43: Percent of current NHL players drafted in the fourth round or later, or not at all, according to @NortonSports.

39: Percent of players on the Flyers' current 23-man roster drafted in the fourth round or later, or not at all: Matt Read, Erik Gustafsson, Kimmo Timonen, Hal Gill, Ray Emery, Zac Rinaldo, Jay Rosehill, Mark Streit and Chris VandeVelde.
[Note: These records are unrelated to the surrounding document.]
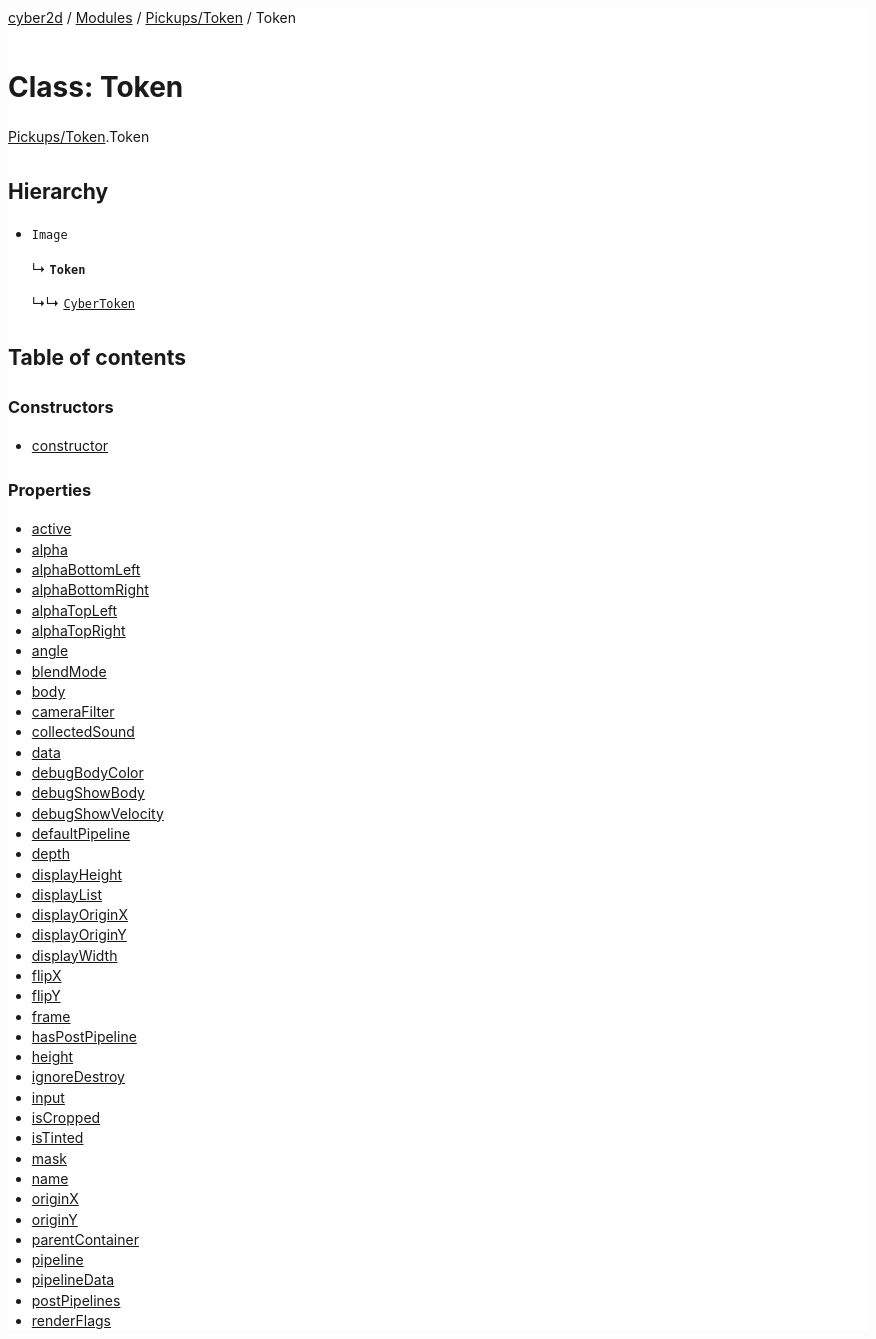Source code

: [cyber2d](../README.md) / [Modules](../modules.md) / [Pickups/Token](../modules/Pickups_Token.md) / Token

# Class: Token

[Pickups/Token](../modules/Pickups_Token.md).Token

## Hierarchy

- `Image`

  ↳ **`Token`**

  ↳↳ [`CyberToken`](Pickups_CyberToken.CyberToken.md)

## Table of contents

### Constructors

- [constructor](Pickups_Token.Token.md#constructor)

### Properties

- [active](Pickups_Token.Token.md#active)
- [alpha](Pickups_Token.Token.md#alpha)
- [alphaBottomLeft](Pickups_Token.Token.md#alphabottomleft)
- [alphaBottomRight](Pickups_Token.Token.md#alphabottomright)
- [alphaTopLeft](Pickups_Token.Token.md#alphatopleft)
- [alphaTopRight](Pickups_Token.Token.md#alphatopright)
- [angle](Pickups_Token.Token.md#angle)
- [blendMode](Pickups_Token.Token.md#blendmode)
- [body](Pickups_Token.Token.md#body)
- [cameraFilter](Pickups_Token.Token.md#camerafilter)
- [collectedSound](Pickups_Token.Token.md#collectedsound)
- [data](Pickups_Token.Token.md#data)
- [debugBodyColor](Pickups_Token.Token.md#debugbodycolor)
- [debugShowBody](Pickups_Token.Token.md#debugshowbody)
- [debugShowVelocity](Pickups_Token.Token.md#debugshowvelocity)
- [defaultPipeline](Pickups_Token.Token.md#defaultpipeline)
- [depth](Pickups_Token.Token.md#depth)
- [displayHeight](Pickups_Token.Token.md#displayheight)
- [displayList](Pickups_Token.Token.md#displaylist)
- [displayOriginX](Pickups_Token.Token.md#displayoriginx)
- [displayOriginY](Pickups_Token.Token.md#displayoriginy)
- [displayWidth](Pickups_Token.Token.md#displaywidth)
- [flipX](Pickups_Token.Token.md#flipx)
- [flipY](Pickups_Token.Token.md#flipy)
- [frame](Pickups_Token.Token.md#frame)
- [hasPostPipeline](Pickups_Token.Token.md#haspostpipeline)
- [height](Pickups_Token.Token.md#height)
- [ignoreDestroy](Pickups_Token.Token.md#ignoredestroy)
- [input](Pickups_Token.Token.md#input)
- [isCropped](Pickups_Token.Token.md#iscropped)
- [isTinted](Pickups_Token.Token.md#istinted)
- [mask](Pickups_Token.Token.md#mask)
- [name](Pickups_Token.Token.md#name)
- [originX](Pickups_Token.Token.md#originx)
- [originY](Pickups_Token.Token.md#originy)
- [parentContainer](Pickups_Token.Token.md#parentcontainer)
- [pipeline](Pickups_Token.Token.md#pipeline)
- [pipelineData](Pickups_Token.Token.md#pipelinedata)
- [postPipelines](Pickups_Token.Token.md#postpipelines)
- [renderFlags](Pickups_Token.Token.md#renderflags)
1: Ranking among draft-eligible European skaters for Kasperi Kapanen, son of former Flyer Sami Kapanen. The NHL's midseason rankings came out yesterday. The draft will be held at the Wells Fargo Center on June 27-28. Florida officially will be awarded the 2015 draft with a press conference today.

THE WEEK AHEAD

at Buffalo

Tonight, 7:30

Incoming Sabres president Pat LaFontaine finally decided on a new GM, hiring Tim Murray from the Senators last week. Murray, 50, is the nephew of Phantoms coach Terry Murray. Now, the real changes can take place. Sounds like coach Ted Nolan's interim tag will be removed. But will pending UFA Ryan Miller sign an extension? The Sabres are still the worst team in the league, but their points percentage (.458) has more than doubled (.225) since Nolan's Nov. 13 hiring.

vs. Nashville

Thursday, 7 o'clock

The Predators will limp to town after dropping six of their last seven. Nashville, still without goaltender Pekka Rinne since an Oct. 23 hip surgery, entered last night a full 10 points out of a playoff spot and quickly fading from the picture. The Preds have the NHL's fifth-worst goal differential at a minus-32, partly because they score just 2.3 goals per game.

vs. N.Y. Islanders

Saturday, 7 o'clock

Jack Capuano's Islanders are the hottest team in the East. They've won seven of their last eight games. Last Sunday, they became just the sixth team in NHL history to win five straight road games despite trailing in each contest — joining 1929-30 Bruins, 1995-96 Whalers, 2006-07 Lightning, 2008-09 Penguins and 2011-12 Avalanche. Saturday begins a home-and-home series that culminates with a Monday matinee on MLK Day.